Letter to the Editor

Imagining the Israeli-Palestinian relationship

Fareed Zakaria [“An appeal to Israel’s conscience,” op-ed, March 28] called President Obama’s appeal to Israelis to empathize with Palestinians “the most likely path to peace and a Palestinian state.” This overlooks the fact that Israelis already support peace and previously offered the Palestinians a state during talks in 2000, 2001 and 2008. It was the Palestinians who responded with rejection and terrorism and whose conscience must be stirred if there is ever to be peace.

Mr. Obama should instead have asked Palestinian students in Ramallah to see the world through Israeli eyes: “Imagine that your nation has been reborn in your ancestral homeland after centuries in exile culminating in genocide. However, your country has been attacked since the day of its rebirth by your neighbors, most of whom still reject your right to exist, deny your history and await your destruction. Imagine that your leaders courageously offered their neighbors a state born in peace, and you looked forward to a future in which your children and their children could play together as friends. How would you feel when you saw the Palestinians respond by rejecting peace, sending suicide bombers into your schools, buses, discos, malls and pizzerias to blow up your children, launching rockets and mortars targeting your homes and naming public squares and high schools in honor of terrorists?”

Stephen A. Silver, San Francisco

Regarding Charles Krauthammer’s March 29 op-ed column, “What really happened in Jerusalem”:

Mr. Krauthammer recycles the false notion that Palestinian President Mahmoud Abbas and his predecessor Yasser Arafat rejected Israeli proposals to end the conflict. This notion is rooted in myth and fantasy.

In fact, the Israeli side presented no written proposals in 2008. Similarly, in 2000 it only verbally presented an initial position that fell short of Palestinian positions regarding refugees, Jerusalem and the attributes of sovereignty that would undermine Palestinian control over borders, natural resources, mass transport, mass communication, airspace and territorial waters.

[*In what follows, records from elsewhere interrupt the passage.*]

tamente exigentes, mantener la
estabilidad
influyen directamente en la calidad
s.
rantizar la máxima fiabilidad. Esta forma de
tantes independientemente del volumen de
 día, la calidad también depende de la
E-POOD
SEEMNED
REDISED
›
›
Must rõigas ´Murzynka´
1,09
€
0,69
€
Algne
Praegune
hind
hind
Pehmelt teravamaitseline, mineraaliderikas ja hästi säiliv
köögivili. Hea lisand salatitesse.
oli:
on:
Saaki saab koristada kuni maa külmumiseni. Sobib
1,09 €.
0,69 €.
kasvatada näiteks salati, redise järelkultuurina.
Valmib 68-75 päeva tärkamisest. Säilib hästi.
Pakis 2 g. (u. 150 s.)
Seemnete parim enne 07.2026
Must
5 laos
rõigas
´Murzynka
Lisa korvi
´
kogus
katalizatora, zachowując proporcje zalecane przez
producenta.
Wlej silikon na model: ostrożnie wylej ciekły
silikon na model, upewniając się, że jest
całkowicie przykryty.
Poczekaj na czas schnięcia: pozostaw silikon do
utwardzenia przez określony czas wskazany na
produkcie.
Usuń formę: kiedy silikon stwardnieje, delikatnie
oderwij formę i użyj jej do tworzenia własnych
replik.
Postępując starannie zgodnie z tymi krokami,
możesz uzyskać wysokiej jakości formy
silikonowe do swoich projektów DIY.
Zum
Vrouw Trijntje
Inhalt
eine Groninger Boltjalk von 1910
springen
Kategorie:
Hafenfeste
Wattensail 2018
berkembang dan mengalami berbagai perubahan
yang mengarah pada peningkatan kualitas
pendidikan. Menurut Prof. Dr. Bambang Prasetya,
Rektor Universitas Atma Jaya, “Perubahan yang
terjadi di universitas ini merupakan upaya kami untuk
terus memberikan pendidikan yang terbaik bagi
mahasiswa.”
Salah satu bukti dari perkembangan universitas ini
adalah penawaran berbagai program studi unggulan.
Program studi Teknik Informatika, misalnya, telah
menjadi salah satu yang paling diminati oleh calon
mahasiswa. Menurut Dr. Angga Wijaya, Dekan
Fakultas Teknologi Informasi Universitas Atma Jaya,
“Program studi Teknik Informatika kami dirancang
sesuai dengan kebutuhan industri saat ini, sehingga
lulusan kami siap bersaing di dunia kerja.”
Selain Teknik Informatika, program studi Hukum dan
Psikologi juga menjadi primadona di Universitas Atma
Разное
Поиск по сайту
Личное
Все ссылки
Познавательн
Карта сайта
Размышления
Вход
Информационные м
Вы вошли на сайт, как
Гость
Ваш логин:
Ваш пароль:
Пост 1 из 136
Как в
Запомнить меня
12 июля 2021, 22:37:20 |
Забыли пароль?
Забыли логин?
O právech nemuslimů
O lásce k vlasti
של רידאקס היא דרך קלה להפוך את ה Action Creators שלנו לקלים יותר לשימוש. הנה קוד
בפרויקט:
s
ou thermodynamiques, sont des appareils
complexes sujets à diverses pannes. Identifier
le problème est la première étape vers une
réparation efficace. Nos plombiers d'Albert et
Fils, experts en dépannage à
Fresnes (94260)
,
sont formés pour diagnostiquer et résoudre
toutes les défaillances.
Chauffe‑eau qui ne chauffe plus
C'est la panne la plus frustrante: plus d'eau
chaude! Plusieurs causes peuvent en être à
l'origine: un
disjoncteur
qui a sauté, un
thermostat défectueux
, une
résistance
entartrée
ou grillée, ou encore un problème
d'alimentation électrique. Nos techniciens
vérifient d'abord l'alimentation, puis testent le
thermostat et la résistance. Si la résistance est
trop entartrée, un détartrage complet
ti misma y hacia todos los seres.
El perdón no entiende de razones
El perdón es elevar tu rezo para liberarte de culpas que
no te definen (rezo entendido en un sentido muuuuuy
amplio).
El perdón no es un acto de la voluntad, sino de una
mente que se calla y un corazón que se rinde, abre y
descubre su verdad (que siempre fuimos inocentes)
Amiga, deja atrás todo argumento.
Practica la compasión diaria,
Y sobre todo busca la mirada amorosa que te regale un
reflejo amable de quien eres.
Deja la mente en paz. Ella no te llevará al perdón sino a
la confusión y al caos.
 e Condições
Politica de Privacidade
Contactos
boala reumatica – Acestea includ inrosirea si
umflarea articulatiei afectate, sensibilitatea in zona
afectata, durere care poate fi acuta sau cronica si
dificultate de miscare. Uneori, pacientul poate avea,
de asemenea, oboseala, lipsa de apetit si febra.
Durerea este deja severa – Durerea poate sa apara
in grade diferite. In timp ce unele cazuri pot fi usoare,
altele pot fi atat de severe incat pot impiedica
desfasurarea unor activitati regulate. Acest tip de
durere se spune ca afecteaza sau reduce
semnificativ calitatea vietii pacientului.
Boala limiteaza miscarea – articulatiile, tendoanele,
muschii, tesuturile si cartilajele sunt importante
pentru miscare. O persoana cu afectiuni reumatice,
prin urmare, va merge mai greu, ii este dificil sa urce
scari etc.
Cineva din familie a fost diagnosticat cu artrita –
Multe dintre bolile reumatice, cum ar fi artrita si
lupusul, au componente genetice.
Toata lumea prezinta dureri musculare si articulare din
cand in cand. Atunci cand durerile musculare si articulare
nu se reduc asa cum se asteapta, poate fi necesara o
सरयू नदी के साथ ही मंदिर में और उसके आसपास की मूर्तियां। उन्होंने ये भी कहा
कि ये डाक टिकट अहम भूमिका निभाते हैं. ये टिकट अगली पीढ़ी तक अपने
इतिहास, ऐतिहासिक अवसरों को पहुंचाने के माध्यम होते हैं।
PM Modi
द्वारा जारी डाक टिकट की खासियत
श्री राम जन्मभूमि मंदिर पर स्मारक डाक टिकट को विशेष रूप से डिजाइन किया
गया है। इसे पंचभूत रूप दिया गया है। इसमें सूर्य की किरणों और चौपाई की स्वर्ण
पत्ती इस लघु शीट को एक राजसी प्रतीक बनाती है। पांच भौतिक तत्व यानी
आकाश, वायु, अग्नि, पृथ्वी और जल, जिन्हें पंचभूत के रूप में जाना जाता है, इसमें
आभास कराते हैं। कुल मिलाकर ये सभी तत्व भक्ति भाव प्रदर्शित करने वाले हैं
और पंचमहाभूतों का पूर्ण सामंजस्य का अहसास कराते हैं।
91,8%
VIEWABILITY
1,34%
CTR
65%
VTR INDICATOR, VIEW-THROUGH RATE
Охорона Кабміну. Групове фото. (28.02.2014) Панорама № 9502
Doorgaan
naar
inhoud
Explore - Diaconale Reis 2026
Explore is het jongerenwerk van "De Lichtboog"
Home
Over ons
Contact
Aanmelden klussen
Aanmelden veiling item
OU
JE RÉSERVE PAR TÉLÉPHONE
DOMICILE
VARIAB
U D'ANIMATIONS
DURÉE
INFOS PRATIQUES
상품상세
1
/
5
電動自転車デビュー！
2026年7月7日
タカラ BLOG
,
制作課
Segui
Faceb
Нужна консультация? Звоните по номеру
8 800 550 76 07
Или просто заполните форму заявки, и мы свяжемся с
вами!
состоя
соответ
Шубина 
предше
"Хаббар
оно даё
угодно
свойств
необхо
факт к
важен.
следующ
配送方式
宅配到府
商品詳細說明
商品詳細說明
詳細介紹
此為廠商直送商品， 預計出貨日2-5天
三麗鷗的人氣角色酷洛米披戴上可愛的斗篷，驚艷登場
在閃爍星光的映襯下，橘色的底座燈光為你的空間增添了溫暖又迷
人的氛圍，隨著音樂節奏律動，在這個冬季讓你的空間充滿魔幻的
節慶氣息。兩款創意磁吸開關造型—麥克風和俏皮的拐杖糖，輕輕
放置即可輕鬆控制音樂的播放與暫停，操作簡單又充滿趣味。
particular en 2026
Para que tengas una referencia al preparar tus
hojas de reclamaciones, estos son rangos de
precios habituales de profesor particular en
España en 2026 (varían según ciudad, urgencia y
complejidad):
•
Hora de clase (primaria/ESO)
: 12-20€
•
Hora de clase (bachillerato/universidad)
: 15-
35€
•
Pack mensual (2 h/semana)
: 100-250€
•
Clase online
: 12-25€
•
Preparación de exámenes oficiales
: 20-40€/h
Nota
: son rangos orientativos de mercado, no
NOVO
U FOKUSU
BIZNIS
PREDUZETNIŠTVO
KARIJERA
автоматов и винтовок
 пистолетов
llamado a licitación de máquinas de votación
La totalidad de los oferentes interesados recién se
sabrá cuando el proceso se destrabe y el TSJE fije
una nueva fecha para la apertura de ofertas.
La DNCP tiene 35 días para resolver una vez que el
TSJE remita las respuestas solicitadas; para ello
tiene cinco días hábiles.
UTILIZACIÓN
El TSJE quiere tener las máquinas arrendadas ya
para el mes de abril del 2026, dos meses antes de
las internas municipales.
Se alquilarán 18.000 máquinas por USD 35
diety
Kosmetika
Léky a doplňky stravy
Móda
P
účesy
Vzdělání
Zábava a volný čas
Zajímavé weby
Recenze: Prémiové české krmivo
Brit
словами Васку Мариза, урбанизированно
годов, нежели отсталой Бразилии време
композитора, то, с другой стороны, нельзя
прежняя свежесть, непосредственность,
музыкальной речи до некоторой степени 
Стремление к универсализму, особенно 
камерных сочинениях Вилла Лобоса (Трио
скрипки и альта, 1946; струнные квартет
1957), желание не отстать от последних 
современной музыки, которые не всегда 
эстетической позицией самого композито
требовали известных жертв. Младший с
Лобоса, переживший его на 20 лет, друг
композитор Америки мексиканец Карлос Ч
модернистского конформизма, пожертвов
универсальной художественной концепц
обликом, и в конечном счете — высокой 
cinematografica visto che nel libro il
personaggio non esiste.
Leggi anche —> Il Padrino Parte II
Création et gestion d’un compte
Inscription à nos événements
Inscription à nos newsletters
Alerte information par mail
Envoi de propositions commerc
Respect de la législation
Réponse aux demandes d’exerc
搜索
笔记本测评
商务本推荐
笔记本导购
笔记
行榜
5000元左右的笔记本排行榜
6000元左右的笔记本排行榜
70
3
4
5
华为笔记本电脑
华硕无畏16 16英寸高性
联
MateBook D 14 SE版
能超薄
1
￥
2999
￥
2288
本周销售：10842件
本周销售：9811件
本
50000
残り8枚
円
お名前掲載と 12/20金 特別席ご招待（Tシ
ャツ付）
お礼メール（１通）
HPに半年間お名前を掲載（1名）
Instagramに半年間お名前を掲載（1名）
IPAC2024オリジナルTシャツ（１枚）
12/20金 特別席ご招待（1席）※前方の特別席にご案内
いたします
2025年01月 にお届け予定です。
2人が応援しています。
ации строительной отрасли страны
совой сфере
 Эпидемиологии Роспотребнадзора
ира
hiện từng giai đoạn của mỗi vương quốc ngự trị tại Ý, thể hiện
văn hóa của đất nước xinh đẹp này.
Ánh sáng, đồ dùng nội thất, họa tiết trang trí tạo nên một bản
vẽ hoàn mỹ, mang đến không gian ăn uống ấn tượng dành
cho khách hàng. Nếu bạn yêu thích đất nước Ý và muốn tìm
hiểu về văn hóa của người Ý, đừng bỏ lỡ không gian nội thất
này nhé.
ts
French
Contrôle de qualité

Mr. Krauthammer is clearly seeking to persuade readers to accept the Israeli policy of settlements, despite the fact that they violate international law, the U.S. position and the global consensus. One cannot understand why Mr. Krauthammer supports such a policy, as it is the largest obstacle to achieving peace based on the two-state solution.

Dorgham Abusalim, Washington

The writer is media affairs officer at the General Delegation of the PLO to the United States.